Superbly written and performed, a true tale for our tough times
26 September 2010 | by carol-855-617449See all my reviews

Made in Dagenham has brilliantly broken the mould. It combines the clear, explicit and nuanced politics of the best of Ken Loach with the heart-grabbing attractions of any mainstream popular film you care to name. The brilliant scene where Sally Hawkin's modest and unpractised union rep spells out why the job she does is skilled is a metaphor for the whole movie. Politics isn't hard to understand – it's our lives, stupid! I cannot think of a previous British film with a mainstream aesthetic that has had the guts before to put the ordinary workers' point of view so wholeheartedly at its centre. But this is no simplistic idealised narrative. Going on strike, as the women find, makes you very unpopular, not least with the very people you'd thought would support you – the Union leadership and your fellow (male) workers. Nothing is a cinch, nothing too easily won and Sally Hawkins brilliantly portrays the thorny predicament of the figurehead of the struggle beginning to doubt her own single-mindedness and how much it's costing not just her family but the entire town (and possibly the UK's) working community. Made in Dagenham shows a true story in a truthful, thoroughly engaging way.
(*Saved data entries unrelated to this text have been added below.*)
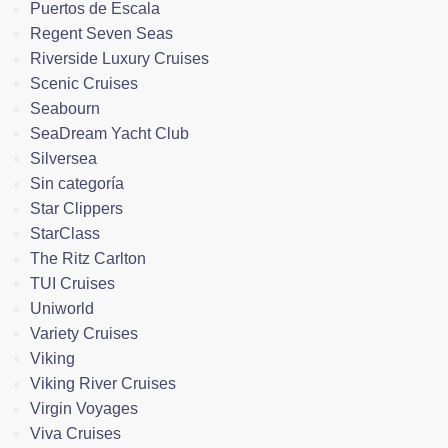
Puertos de Escala
Regent Seven Seas
Riverside Luxury Cruises
Scenic Cruises
Seabourn
SeaDream Yacht Club
Silversea
Sin categoría
Star Clippers
StarClass
The Ritz Carlton
TUI Cruises
Uniworld
Variety Cruises
Viking
Viking River Cruises
Virgin Voyages
Viva Cruises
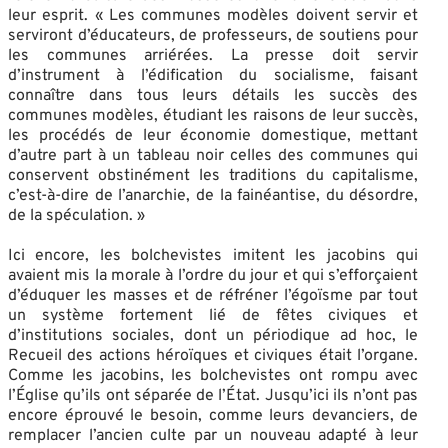
leur esprit. « Les communes modèles doivent servir et
serviront d’éducateurs, de professeurs, de soutiens pour
les communes arriérées. La presse doit servir
d’instrument à l’édification du socialisme, faisant
connaître dans tous leurs détails les succès des
communes modèles, étudiant les raisons de leur succès,
les procédés de leur économie domestique, mettant
d’autre part à un tableau noir celles des communes qui
conservent obstinément les traditions du capitalisme,
c’est-à-dire de l’anarchie, de la fainéantise, du désordre,
de la spéculation. »
Ici encore, les bolchevistes imitent les jacobins qui
avaient mis la morale à l’ordre du jour et qui s’efforçaient
d’éduquer les masses et de réfréner l’égoïsme par tout
un système fortement lié de fêtes civiques et
d’institutions sociales, dont un périodique ad hoc, le
Recueil des actions héroïques et civiques était l’organe.
Comme les jacobins, les bolchevistes ont rompu avec
l’Église qu’ils ont séparée de l’État. Jusqu’ici ils n’ont pas
encore éprouvé le besoin, comme leurs devanciers, de
remplacer l’ancien culte par un nouveau adapté à leur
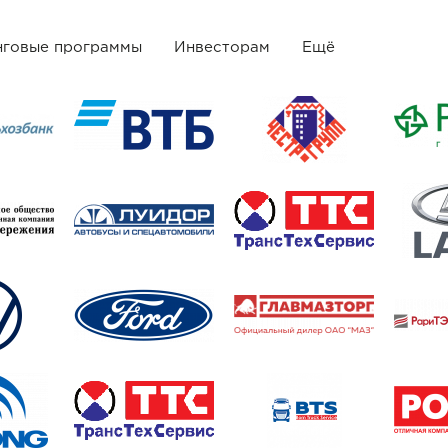
нговые программы
Инвесторам
Ещё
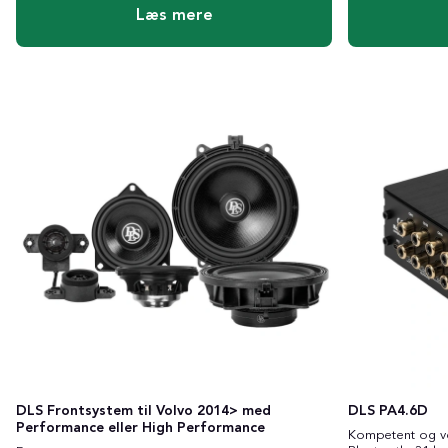
Læs mere
DLS Frontsystem til Volvo 2014> med
DLS PA4.6D
Performance eller High Performance
Kompetent og v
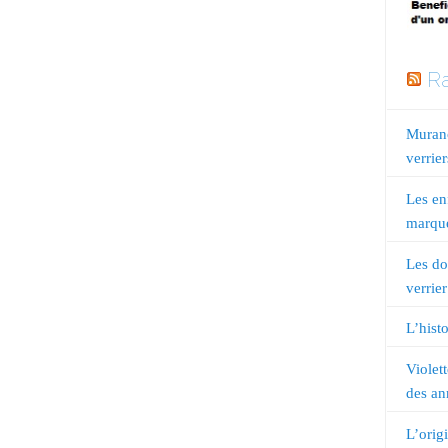
Ra
Murano
verrier
Les en
marqué
Les do
verrier
L’histo
Violet
des an
L’orig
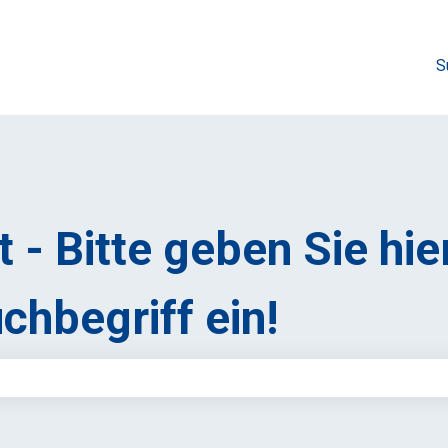
S
 - Bitte geben Sie hie
chbegriff ein!
feld leer ist.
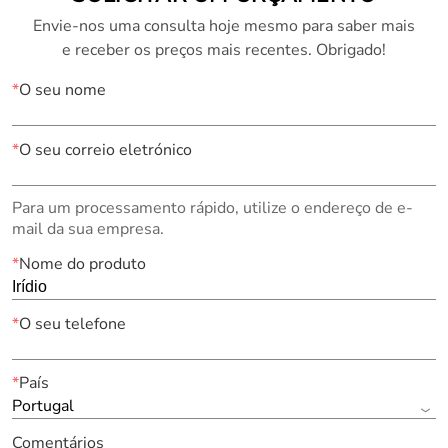
Envie-nos uma consulta hoje mesmo para saber mais
e receber os preços mais recentes. Obrigado!
*
O seu nome
*
O seu correio eletrónico
Para um processamento rápido, utilize o endereço de e-
mail da sua empresa.
*
Nome do produto
*
O seu telefone
*
País
Portugal
Comentários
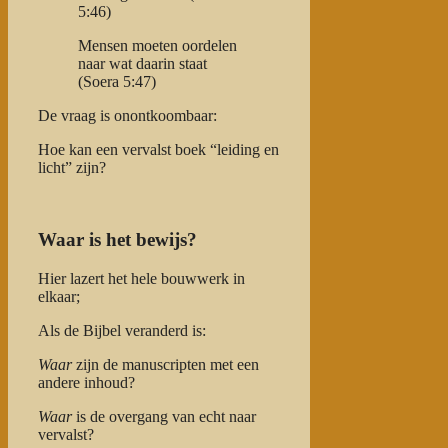
5:46)
Mensen moeten oordelen
naar wat daarin staat
(Soera 5:47)
De vraag is onontkoombaar:
Hoe kan een vervalst boek “leiding en
licht” zijn?
Waar is het bewijs?
Hier lazert het hele bouwwerk in
elkaar;
Als de Bijbel veranderd is:
Waar
zijn de manuscripten met een
andere inhoud?
Waar
is de overgang van echt naar
vervalst?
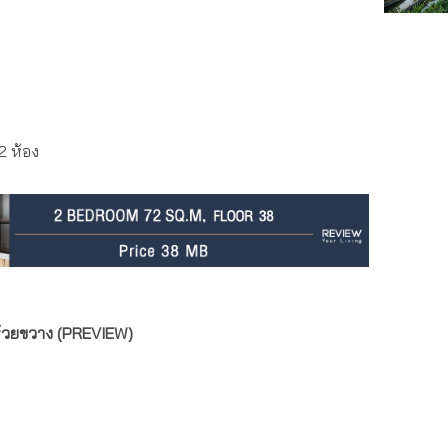
2 ห้อง
ห้วยขวาง (PREVIEW)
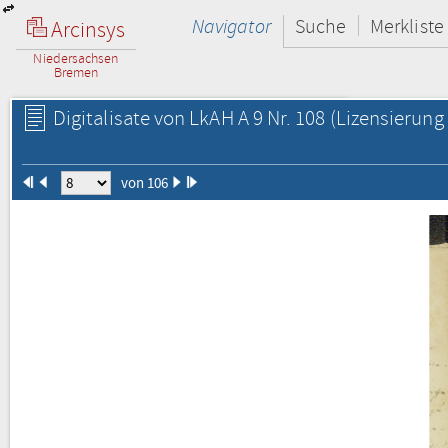
Navigator
Suche
Merkliste
Arcinsys
Niedersachsen
Bremen
Digitalisate von LkAH A 9 Nr. 108
(Lizensierung 
von 106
There is not one bum note in any of the performances – from Kenneth Cranham's sleazily compromised Union official, to Rosamund Pike's surprisingly moving posh wife, to Jamie Winstone's wannabe model – everybody has a committed credibility without ever being worthy or cloying and Sally Hawkins (with a startling look of the young Rita Tushingham) plays a richly layered blinder in the central role. Huge hats off to the writer Billy Ivory who has written a bright, funny, completely unpatronising and clever script. And a big, big thank you to producers Stephen Woolley and Elizabeth Karlsen for the guts to get right inside the truth of this big, big story that started in a little place.